What you have to do - From the data below, copy exactly the lines that lie between the one holding "Mycol. 75, 171–212." and the one holding "Woudenberg, J.H.C., Seidl, M.F., Groenewald, J.Z., de", including both, and nothing more.

Source data -
▽

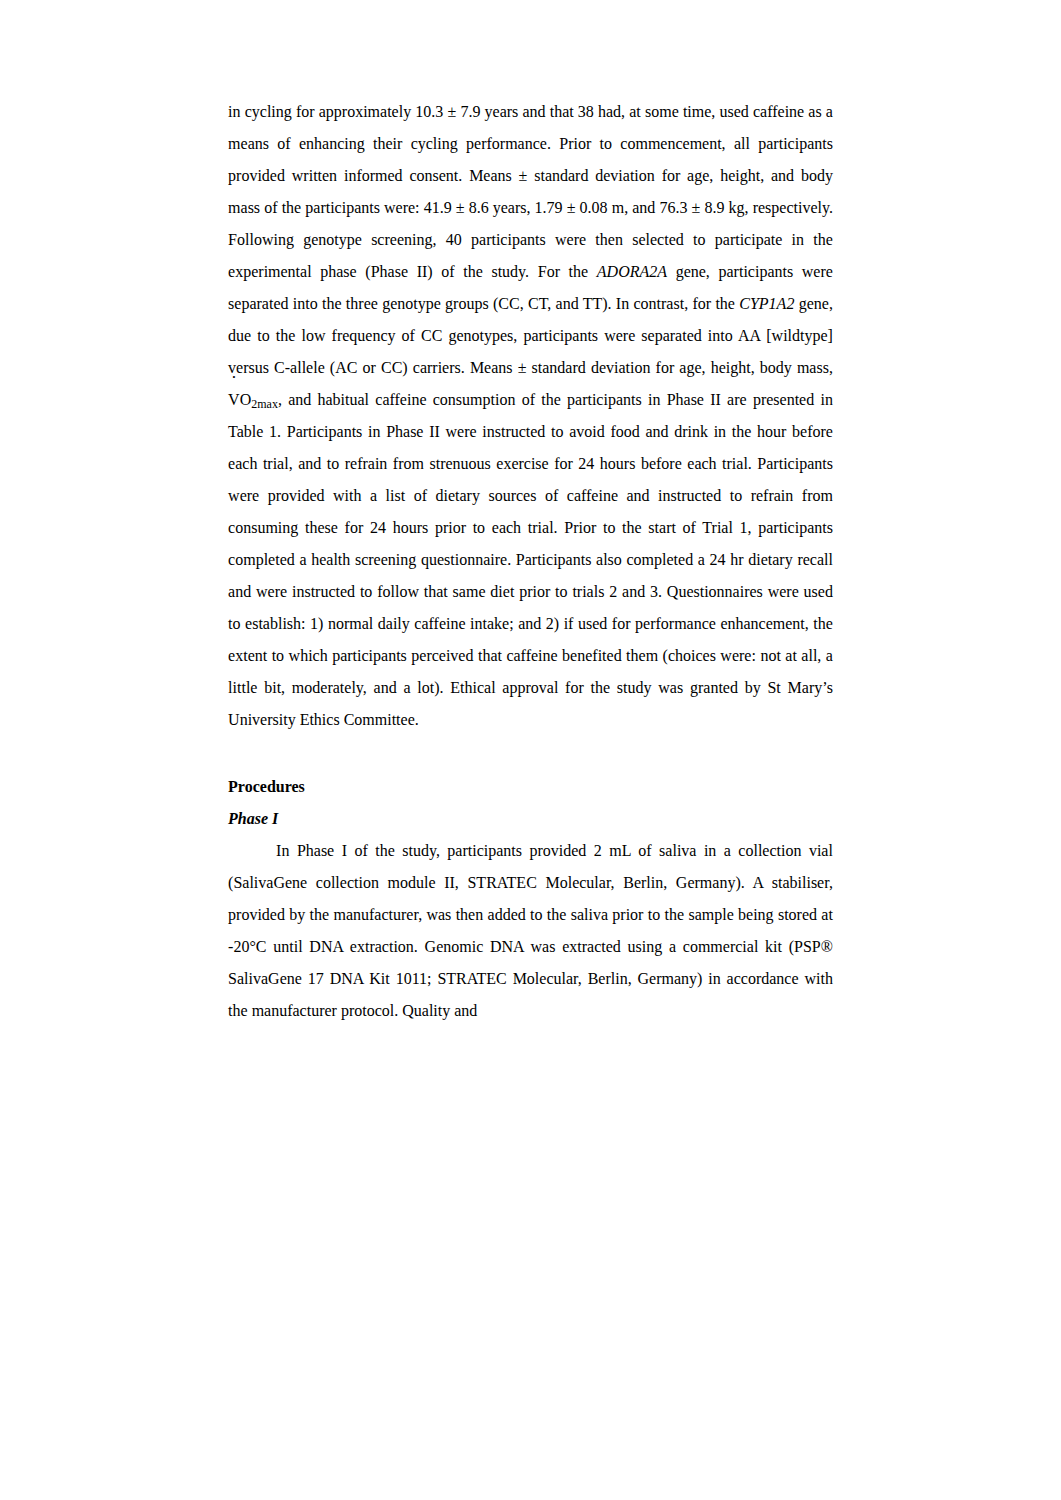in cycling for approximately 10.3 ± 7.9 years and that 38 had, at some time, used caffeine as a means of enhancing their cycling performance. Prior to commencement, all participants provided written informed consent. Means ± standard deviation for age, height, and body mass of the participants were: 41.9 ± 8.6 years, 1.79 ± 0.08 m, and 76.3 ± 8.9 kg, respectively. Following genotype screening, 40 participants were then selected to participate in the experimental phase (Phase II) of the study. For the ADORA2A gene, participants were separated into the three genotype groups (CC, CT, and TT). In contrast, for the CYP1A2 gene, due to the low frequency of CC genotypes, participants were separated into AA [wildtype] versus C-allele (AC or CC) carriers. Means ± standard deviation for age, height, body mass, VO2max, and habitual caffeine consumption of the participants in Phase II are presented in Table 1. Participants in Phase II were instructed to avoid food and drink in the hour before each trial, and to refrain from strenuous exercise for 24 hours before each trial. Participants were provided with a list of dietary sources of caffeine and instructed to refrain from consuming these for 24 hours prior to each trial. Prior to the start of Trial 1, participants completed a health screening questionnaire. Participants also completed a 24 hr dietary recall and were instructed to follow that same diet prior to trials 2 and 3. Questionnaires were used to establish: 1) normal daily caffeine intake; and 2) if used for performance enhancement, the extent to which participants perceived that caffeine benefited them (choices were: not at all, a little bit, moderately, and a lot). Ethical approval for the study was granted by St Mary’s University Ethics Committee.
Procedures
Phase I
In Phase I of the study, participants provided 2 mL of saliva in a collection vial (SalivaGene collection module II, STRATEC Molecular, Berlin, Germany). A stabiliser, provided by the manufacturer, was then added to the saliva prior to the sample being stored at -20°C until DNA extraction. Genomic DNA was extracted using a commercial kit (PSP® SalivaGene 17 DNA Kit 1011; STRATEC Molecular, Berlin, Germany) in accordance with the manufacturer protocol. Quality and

△
▽

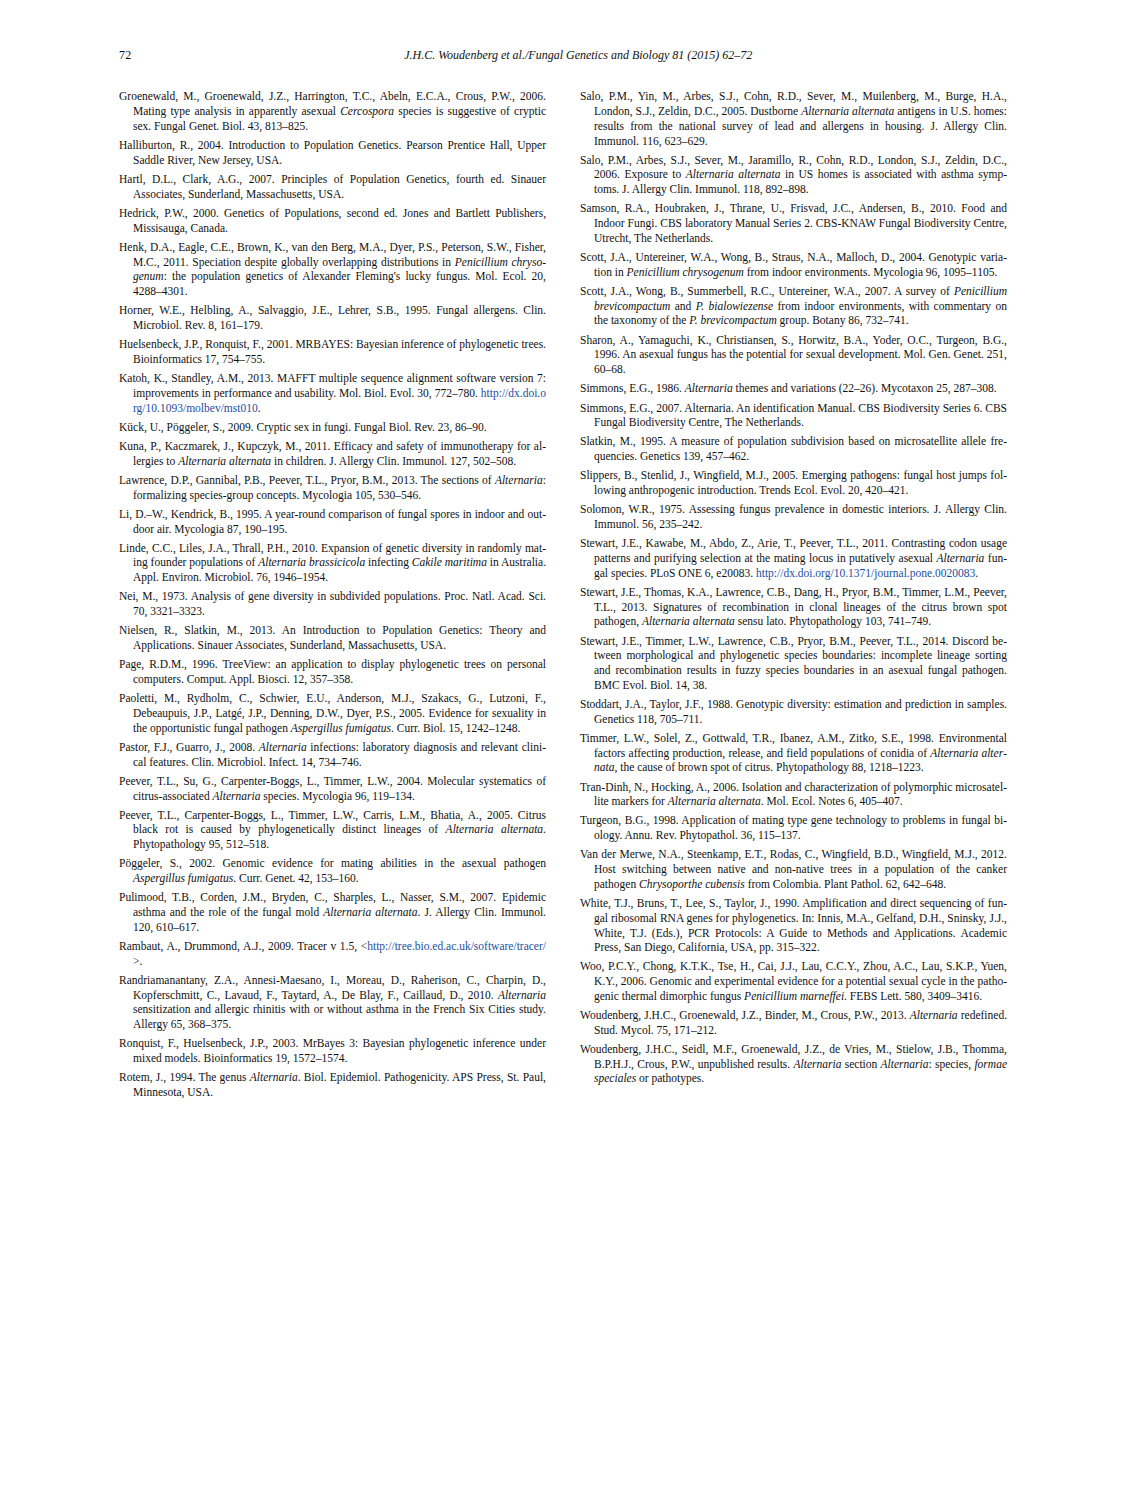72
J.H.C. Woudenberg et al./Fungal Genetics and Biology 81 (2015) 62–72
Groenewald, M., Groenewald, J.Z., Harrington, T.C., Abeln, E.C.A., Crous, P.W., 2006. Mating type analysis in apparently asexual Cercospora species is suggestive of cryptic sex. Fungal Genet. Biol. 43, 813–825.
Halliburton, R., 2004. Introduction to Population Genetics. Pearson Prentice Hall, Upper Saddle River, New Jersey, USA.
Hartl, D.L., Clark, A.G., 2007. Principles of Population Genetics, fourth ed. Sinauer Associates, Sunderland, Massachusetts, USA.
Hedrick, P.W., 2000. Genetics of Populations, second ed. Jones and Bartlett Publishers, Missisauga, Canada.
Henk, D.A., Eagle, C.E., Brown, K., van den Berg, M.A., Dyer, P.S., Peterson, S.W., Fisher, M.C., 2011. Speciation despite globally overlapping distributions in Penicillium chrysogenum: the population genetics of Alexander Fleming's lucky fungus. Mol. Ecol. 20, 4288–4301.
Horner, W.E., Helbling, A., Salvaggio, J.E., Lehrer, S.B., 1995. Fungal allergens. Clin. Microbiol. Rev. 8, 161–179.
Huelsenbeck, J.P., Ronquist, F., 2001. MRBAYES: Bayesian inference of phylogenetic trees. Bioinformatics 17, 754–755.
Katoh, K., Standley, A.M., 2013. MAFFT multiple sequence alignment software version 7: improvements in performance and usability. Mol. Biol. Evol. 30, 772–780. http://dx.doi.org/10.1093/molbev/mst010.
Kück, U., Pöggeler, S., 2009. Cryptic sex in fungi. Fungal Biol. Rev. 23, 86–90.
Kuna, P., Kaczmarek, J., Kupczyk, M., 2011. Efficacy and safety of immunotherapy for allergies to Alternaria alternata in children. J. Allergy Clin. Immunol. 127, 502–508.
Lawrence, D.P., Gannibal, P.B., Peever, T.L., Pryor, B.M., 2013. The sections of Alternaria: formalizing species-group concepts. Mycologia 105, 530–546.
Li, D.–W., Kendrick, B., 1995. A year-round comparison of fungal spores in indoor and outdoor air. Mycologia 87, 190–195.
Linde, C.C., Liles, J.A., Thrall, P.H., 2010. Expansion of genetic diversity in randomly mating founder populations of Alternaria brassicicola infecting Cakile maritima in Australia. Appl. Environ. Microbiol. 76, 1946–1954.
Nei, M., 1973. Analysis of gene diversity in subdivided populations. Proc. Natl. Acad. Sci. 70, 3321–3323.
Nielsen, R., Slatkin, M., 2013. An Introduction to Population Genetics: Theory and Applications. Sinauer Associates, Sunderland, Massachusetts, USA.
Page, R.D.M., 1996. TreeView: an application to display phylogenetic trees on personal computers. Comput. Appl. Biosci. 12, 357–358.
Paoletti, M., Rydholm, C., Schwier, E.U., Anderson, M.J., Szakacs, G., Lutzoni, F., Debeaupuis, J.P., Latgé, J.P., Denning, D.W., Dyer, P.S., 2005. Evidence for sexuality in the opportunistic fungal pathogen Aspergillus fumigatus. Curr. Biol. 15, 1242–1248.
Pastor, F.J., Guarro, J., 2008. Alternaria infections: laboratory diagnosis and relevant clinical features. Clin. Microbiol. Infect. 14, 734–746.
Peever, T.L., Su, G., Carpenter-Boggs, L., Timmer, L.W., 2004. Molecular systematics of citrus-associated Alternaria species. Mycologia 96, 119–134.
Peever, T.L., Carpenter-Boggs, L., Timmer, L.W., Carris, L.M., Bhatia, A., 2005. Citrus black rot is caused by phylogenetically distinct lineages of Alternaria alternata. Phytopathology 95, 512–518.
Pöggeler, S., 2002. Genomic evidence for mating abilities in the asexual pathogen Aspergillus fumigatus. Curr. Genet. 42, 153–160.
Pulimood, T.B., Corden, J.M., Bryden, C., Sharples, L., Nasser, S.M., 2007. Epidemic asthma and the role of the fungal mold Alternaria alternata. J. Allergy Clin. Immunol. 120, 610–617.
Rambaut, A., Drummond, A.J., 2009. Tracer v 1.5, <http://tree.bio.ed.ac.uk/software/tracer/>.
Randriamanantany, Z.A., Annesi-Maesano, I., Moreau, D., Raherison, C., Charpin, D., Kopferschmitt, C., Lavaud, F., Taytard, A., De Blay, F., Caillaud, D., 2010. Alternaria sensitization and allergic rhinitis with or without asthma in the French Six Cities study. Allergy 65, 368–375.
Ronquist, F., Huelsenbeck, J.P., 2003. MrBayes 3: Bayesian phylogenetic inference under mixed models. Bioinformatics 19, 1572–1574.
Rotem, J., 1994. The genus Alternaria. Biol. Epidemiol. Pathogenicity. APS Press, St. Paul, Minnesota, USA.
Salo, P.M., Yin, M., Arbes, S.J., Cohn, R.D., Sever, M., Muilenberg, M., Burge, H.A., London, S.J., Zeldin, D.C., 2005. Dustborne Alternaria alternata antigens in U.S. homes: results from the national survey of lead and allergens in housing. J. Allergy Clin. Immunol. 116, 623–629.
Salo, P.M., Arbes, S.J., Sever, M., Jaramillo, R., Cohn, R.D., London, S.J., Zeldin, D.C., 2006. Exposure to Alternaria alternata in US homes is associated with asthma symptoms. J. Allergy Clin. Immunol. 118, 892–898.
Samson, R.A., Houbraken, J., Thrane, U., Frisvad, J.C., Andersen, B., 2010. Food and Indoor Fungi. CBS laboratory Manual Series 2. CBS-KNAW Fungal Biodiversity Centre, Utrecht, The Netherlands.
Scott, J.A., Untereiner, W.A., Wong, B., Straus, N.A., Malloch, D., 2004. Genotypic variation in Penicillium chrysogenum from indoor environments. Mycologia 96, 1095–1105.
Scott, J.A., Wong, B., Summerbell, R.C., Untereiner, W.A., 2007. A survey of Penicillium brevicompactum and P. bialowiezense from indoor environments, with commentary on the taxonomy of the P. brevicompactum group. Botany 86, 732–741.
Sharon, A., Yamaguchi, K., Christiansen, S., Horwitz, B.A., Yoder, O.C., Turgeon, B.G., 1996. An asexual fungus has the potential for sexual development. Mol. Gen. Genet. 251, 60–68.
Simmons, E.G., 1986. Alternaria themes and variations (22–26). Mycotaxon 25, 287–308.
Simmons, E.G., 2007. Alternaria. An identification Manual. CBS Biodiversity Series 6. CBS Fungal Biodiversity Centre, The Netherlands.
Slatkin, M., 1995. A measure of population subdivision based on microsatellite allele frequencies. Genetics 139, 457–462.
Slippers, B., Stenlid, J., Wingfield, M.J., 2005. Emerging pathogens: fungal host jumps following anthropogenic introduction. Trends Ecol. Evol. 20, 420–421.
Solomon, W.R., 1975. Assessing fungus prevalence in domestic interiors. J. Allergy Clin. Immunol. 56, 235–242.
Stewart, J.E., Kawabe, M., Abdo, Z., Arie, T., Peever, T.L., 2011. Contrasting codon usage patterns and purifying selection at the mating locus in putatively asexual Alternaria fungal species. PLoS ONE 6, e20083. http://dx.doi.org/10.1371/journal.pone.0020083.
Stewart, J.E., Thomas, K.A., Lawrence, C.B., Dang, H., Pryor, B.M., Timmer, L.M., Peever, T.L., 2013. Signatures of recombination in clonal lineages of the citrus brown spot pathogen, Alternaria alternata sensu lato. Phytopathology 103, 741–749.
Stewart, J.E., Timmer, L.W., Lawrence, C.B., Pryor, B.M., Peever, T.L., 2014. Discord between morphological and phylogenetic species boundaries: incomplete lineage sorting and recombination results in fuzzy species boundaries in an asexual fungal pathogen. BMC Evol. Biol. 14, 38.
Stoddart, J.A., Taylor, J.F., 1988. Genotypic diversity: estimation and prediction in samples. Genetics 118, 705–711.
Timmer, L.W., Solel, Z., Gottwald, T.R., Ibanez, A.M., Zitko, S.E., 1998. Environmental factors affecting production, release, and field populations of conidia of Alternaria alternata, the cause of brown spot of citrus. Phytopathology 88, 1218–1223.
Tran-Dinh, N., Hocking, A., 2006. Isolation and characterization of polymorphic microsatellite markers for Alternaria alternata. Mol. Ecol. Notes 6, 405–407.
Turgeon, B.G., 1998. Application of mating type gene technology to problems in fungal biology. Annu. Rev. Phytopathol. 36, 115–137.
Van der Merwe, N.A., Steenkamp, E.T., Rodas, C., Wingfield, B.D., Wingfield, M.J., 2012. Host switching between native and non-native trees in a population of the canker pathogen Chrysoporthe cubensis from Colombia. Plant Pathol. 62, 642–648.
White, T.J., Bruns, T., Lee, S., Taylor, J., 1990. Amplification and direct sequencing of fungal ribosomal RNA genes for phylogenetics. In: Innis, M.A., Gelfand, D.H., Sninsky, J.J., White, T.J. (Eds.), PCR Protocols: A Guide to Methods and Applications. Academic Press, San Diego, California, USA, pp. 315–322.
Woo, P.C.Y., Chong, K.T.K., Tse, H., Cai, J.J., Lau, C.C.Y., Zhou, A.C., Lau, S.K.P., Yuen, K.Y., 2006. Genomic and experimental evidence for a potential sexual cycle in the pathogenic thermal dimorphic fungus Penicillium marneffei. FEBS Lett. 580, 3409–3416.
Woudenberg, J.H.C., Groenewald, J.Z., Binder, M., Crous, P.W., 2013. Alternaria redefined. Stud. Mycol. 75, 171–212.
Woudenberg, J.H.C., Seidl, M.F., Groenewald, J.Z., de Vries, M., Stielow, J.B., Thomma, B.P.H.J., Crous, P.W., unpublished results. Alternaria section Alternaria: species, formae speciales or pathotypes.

△

Written answer -
Woudenberg, J.H.C., Groenewald, J.Z., Binder, M., Crous, P.W., 2013. Alternaria redefined. Stud. Mycol. 75, 171–212.
Woudenberg, J.H.C., Seidl, M.F., Groenewald, J.Z., de Vries, M., Stielow, J.B., Thomma, B.P.H.J., Crous, P.W., unpublished results. Alternaria section Alternaria: species, formae speciales or pathotypes.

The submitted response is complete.